* _Task description_:
Please output the entries that follow exactly, without a single image.

(Records from a data source)
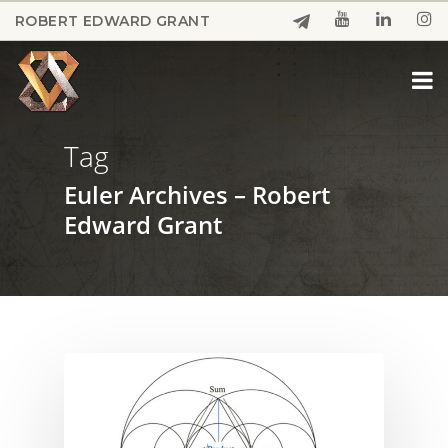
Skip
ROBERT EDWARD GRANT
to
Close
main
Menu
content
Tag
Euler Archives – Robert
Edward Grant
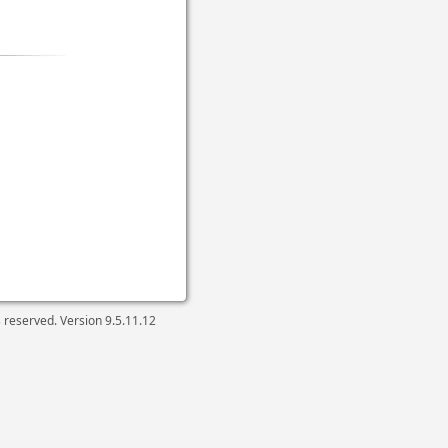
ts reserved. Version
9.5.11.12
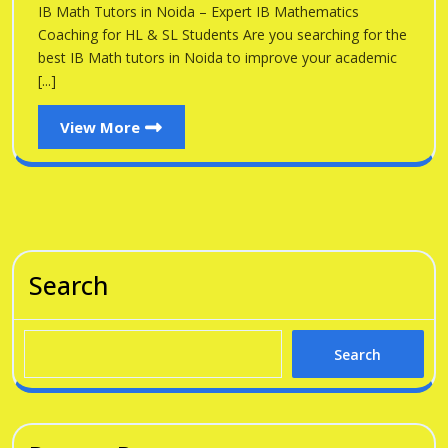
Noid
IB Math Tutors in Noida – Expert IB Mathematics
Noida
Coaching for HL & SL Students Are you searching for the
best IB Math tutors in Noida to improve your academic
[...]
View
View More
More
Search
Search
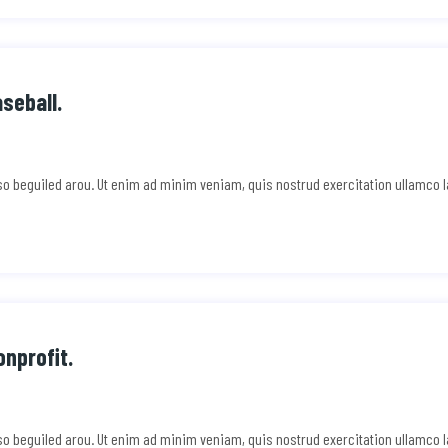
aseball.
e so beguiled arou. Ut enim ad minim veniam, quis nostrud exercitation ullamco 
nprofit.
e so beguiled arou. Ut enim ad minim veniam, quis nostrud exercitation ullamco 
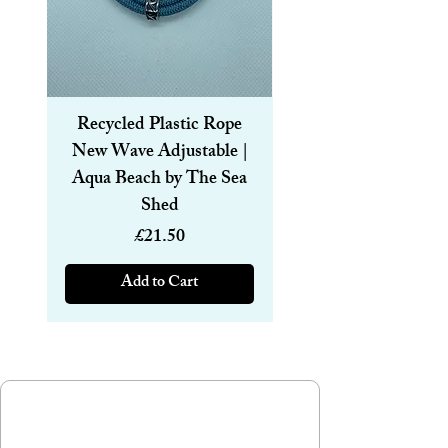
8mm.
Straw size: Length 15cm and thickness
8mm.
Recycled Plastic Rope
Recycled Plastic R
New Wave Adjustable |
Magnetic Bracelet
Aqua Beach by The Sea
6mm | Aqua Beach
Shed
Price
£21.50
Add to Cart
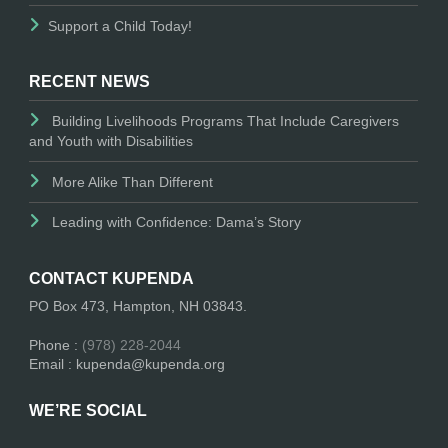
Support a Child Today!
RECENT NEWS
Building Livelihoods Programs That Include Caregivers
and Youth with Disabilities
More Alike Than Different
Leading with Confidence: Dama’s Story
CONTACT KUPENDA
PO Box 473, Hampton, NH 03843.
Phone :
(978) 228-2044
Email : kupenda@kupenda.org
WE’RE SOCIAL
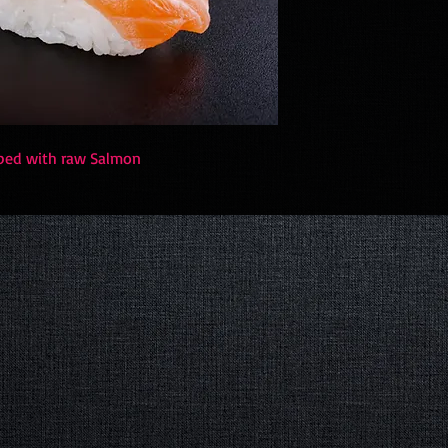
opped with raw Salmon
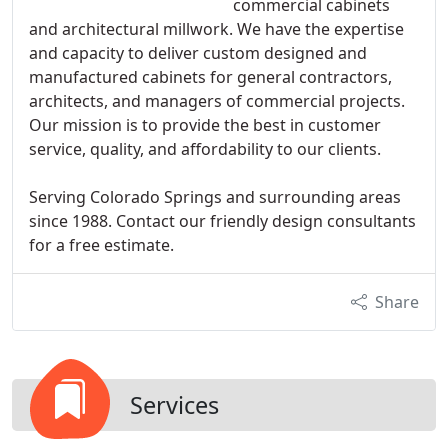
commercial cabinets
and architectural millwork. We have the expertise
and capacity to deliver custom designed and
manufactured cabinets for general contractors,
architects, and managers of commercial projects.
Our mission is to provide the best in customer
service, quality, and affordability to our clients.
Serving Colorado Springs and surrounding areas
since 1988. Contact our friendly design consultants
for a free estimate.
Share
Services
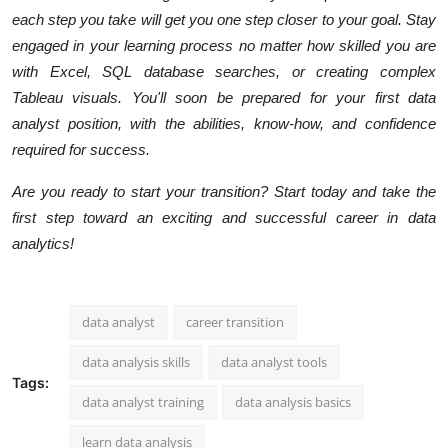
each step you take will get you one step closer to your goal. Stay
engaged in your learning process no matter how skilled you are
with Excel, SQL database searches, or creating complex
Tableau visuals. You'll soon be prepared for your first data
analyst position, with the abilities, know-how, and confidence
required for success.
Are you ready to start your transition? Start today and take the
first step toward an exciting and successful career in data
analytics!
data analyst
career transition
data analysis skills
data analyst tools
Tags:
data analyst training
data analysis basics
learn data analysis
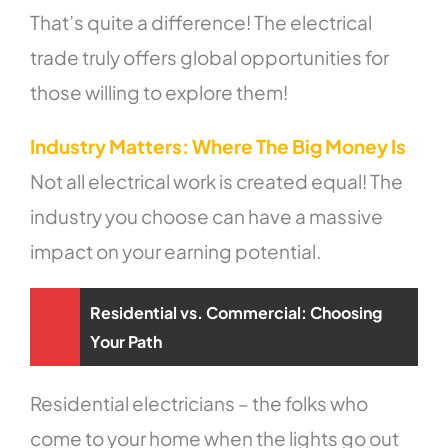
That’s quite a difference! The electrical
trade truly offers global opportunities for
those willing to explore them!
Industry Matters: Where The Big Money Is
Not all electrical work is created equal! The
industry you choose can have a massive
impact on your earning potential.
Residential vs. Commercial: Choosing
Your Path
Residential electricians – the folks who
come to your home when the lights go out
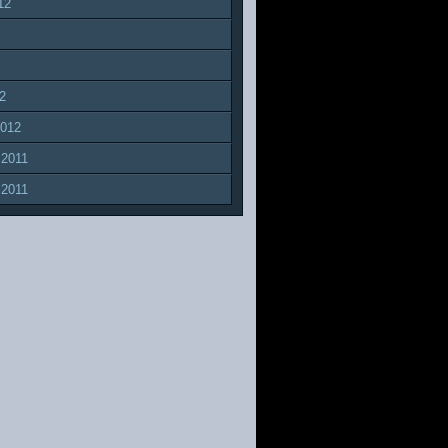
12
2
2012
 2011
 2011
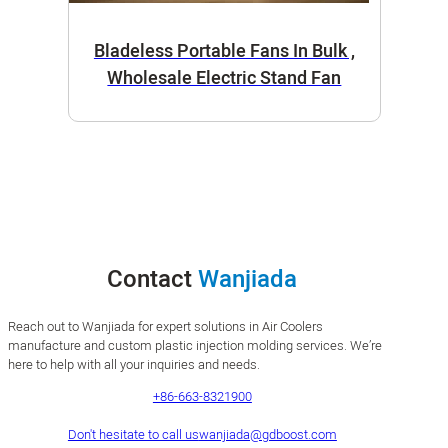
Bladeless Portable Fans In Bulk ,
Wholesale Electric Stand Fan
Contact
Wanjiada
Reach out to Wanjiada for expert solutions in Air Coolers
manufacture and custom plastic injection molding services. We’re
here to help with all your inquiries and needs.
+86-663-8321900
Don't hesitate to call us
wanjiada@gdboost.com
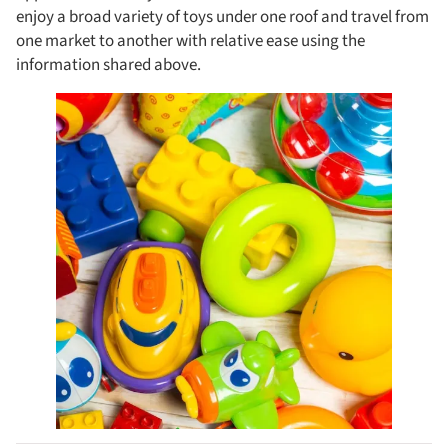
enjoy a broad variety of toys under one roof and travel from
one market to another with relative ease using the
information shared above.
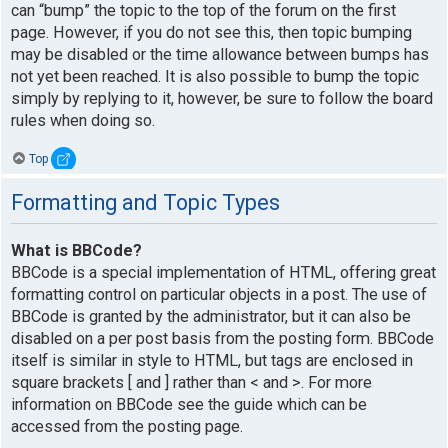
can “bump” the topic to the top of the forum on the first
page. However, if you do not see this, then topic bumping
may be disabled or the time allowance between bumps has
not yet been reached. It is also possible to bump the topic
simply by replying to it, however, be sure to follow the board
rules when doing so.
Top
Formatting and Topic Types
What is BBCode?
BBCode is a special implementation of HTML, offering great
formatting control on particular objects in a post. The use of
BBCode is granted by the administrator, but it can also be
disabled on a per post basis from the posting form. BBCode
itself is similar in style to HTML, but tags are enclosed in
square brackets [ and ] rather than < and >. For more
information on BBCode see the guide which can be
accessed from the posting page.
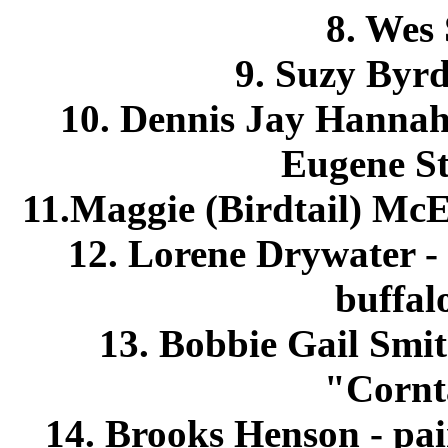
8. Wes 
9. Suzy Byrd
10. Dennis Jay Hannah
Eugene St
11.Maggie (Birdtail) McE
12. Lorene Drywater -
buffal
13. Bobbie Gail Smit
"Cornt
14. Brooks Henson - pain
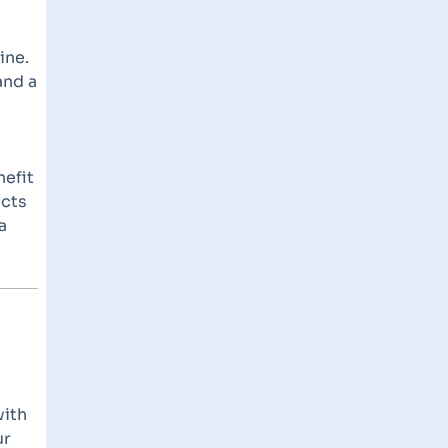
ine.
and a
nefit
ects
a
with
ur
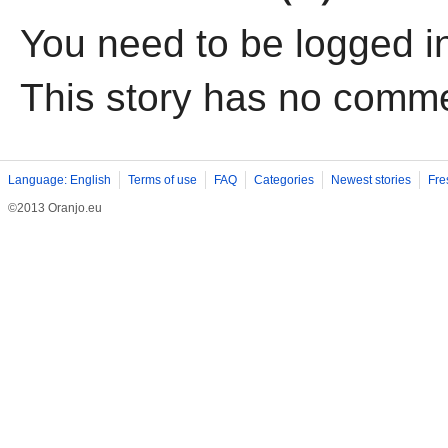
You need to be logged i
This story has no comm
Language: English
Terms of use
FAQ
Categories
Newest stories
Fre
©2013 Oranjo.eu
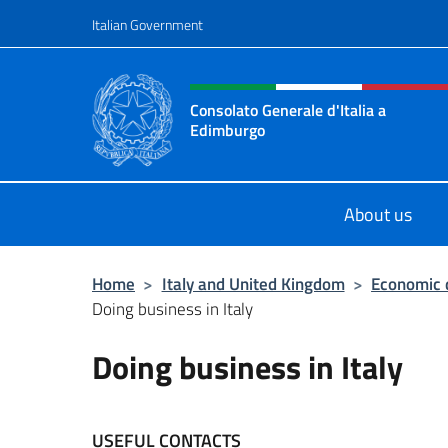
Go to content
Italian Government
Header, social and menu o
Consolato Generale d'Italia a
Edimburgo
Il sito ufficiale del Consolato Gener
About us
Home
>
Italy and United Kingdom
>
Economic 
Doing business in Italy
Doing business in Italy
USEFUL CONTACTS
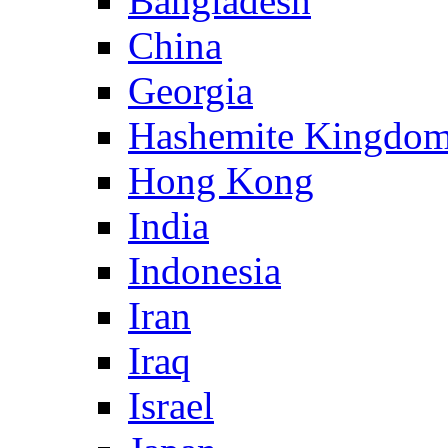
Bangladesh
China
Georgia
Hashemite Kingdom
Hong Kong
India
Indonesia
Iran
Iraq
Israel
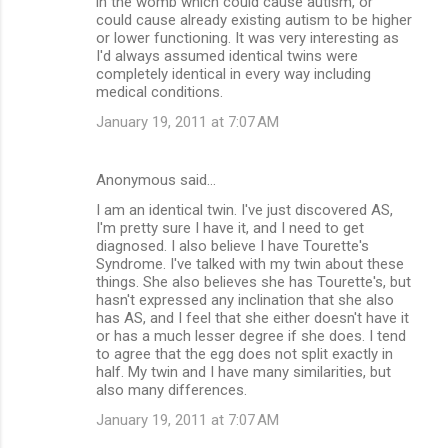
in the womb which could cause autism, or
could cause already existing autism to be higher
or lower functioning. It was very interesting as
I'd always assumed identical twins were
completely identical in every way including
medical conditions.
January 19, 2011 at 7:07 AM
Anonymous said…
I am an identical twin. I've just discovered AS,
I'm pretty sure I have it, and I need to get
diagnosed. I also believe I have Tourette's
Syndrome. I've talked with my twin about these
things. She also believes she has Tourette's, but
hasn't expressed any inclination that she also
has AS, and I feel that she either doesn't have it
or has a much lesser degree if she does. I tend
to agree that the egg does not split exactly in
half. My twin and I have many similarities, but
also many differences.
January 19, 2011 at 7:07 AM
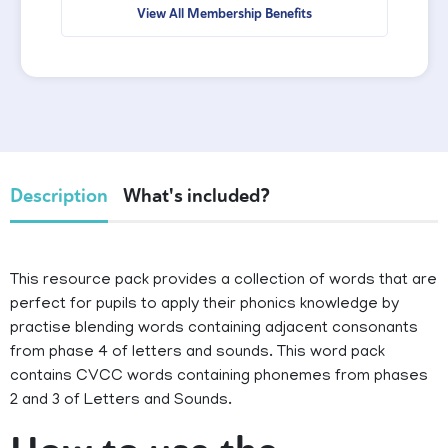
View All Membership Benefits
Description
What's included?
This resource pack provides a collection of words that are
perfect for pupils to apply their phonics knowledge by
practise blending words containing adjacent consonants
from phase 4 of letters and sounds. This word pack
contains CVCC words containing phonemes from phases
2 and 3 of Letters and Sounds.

* _Answer to this task_:
Skip
ROBERT EDWARD GRANT
to
Close
main
Menu
content
Tag
Euler Archives – Robert
Edward Grant
ts reserved. Version
9.5.11.12
Noid
IB Math Tutors in Noida – Expert IB Mathematics
Noida
Coaching for HL & SL Students Are you searching for the
best IB Math tutors in Noida to improve your academic
[...]
View
View More
More
Search
Search
aseball.
e so beguiled arou. Ut enim ad minim veniam, quis nostrud exercitation ullamco 
nprofit.
e so beguiled arou. Ut enim ad minim veniam, quis nostrud exercitation ullamco 
8mm.
Straw size: Length 15cm and thickness
8mm.
Recycled Plastic Rope
Recycled Plastic R
New Wave Adjustable |
Magnetic Bracelet
Aqua Beach by The Sea
6mm | Aqua Beach
Shed
Price
£21.50
Add to Cart
Support a Child Today!
RECENT NEWS
Building Livelihoods Programs That Include Caregivers
and Youth with Disabilities
More Alike Than Different
Leading with Confidence: Dama’s Story
CONTACT KUPENDA
PO Box 473, Hampton, NH 03843.
Phone :
(978) 228-2044
Email : kupenda@kupenda.org
WE’RE SOCIAL
opped with raw Salmon
commercial cabinets
and architectural millwork. We have the expertise
and capacity to deliver custom designed and
manufactured cabinets for general contractors,
architects, and managers of commercial projects.
Our mission is to provide the best in customer
service, quality, and affordability to our clients.
Serving Colorado Springs and surrounding areas
since 1988. Contact our friendly design consultants
for a free estimate.
Share
Services
each step you take will get you one step closer to your goal. Stay
engaged in your learning process no matter how skilled you are
with Excel, SQL database searches, or creating complex
Tableau visuals. You'll soon be prepared for your first data
analyst position, with the abilities, know-how, and confidence
required for success.
Are you ready to start your transition? Start today and take the
first step toward an exciting and successful career in data
analytics!
data analyst
career transition
data analysis skills
data analyst tools
Tags:
data analyst training
data analysis basics
learn data analysis
That’s quite a difference! The electrical
trade truly offers global opportunities for
those willing to explore them!
Industry Matters: Where The Big Money Is
Not all electrical work is created equal! The
industry you choose can have a massive
impact on your earning potential.
Residential vs. Commercial: Choosing
Your Path
Residential electricians – the folks who
come to your home when the lights go out
12
2
2012
 2011
 2011
Bladeless Portable Fans In Bulk ,
Wholesale Electric Stand Fan
Contact
Wanjiada
Reach out to Wanjiada for expert solutions in Air Coolers
manufacture and custom plastic injection molding services. We’re
here to help with all your inquiries and needs.
+86-663-8321900
Don't hesitate to call us
wanjiada@gdboost.com
enjoy a broad variety of toys under one roof and travel from
one market to another with relative ease using the
information shared above.
can “bump” the topic to the top of the forum on the first
page. However, if you do not see this, then topic bumping
may be disabled or the time allowance between bumps has
not yet been reached. It is also possible to bump the topic
simply by replying to it, however, be sure to follow the board
rules when doing so.
Top
Formatting and Topic Types
What is BBCode?
BBCode is a special implementation of HTML, offering great
formatting control on particular objects in a post. The use of
BBCode is granted by the administrator, but it can also be
disabled on a per post basis from the posting form. BBCode
itself is similar in style to HTML, but tags are enclosed in
square brackets [ and ] rather than < and >. For more
information on BBCode see the guide which can be
accessed from the posting page.
8. Wes 
9. Suzy Byrd
10. Dennis Jay Hannah
Eugene St
11.Maggie (Birdtail) McE
12. Lorene Drywater -
buffal
13. Bobbie Gail Smit
"Cornt
14. Brooks Henson - pain
ine.
and a
nefit
ects
a
with
ur
You need to be logged i
This story has no comm
Language: English
Terms of use
FAQ
Categories
Newest stories
Fre
©2013 Oranjo.eu
Go to content
Italian Government
Header, social and menu o
Consolato Generale d'Italia a
Edimburgo
Il sito ufficiale del Consolato Gener
About us
Home
>
Italy and United Kingdom
>
Economic 
Doing business in Italy
Doing business in Italy
USEFUL CONTACTS
Bangladesh
China
Georgia
Hashemite Kingdom
Hong Kong
India
Indonesia
Iran
Iraq
Israel
in the womb which could cause autism, or
could cause already existing autism to be higher
or lower functioning. It was very interesting as
I'd always assumed identical twins were
completely identical in every way including
medical conditions.
January 19, 2011 at 7:07 AM
Anonymous said…
I am an identical twin. I've just discovered AS,
I'm pretty sure I have it, and I need to get
diagnosed. I also believe I have Tourette's
Syndrome. I've talked with my twin about these
things. She also believes she has Tourette's, but
hasn't expressed any inclination that she also
has AS, and I feel that she either doesn't have it
or has a much lesser degree if she does. I tend
to agree that the egg does not split exactly in
half. My twin and I have many similarities, but
also many differences.
January 19, 2011 at 7:07 AM
View All Membership Benefits
Description
What's included?
This resource pack provides a collection of words that are
perfect for pupils to apply their phonics knowledge by
practise blending words containing adjacent consonants
from phase 4 of letters and sounds. This word pack
contains CVCC words containing phonemes from phases
2 and 3 of Letters and Sounds.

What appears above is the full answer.